Data section:
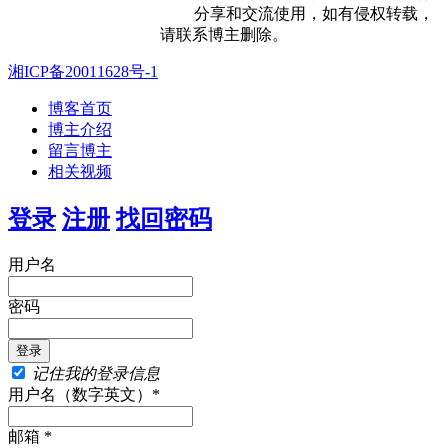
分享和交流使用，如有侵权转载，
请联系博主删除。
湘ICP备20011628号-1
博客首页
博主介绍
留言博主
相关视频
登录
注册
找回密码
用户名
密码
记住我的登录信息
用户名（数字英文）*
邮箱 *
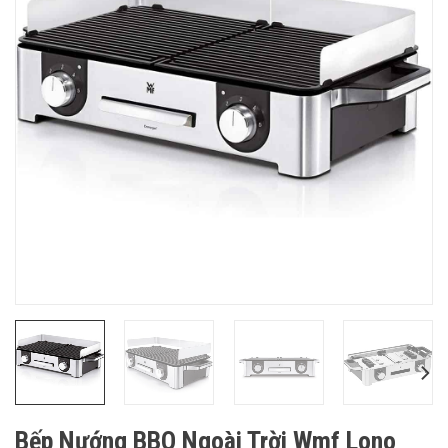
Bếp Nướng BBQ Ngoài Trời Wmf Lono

* * *

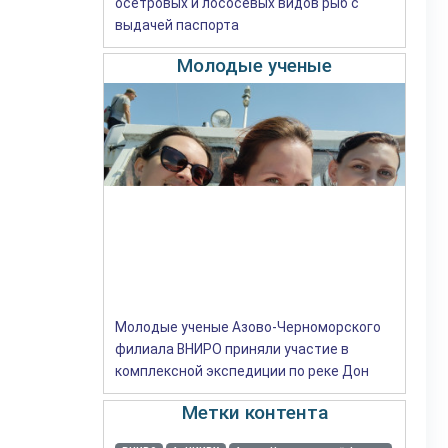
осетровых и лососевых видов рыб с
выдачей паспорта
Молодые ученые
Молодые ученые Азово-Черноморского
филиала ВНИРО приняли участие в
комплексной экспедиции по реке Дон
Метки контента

What to produce: In the records above, find each line that mentions the word "Молодые", and copy it.

Task answer:
Молодые ученые
Молодые ученые Азово-Черноморского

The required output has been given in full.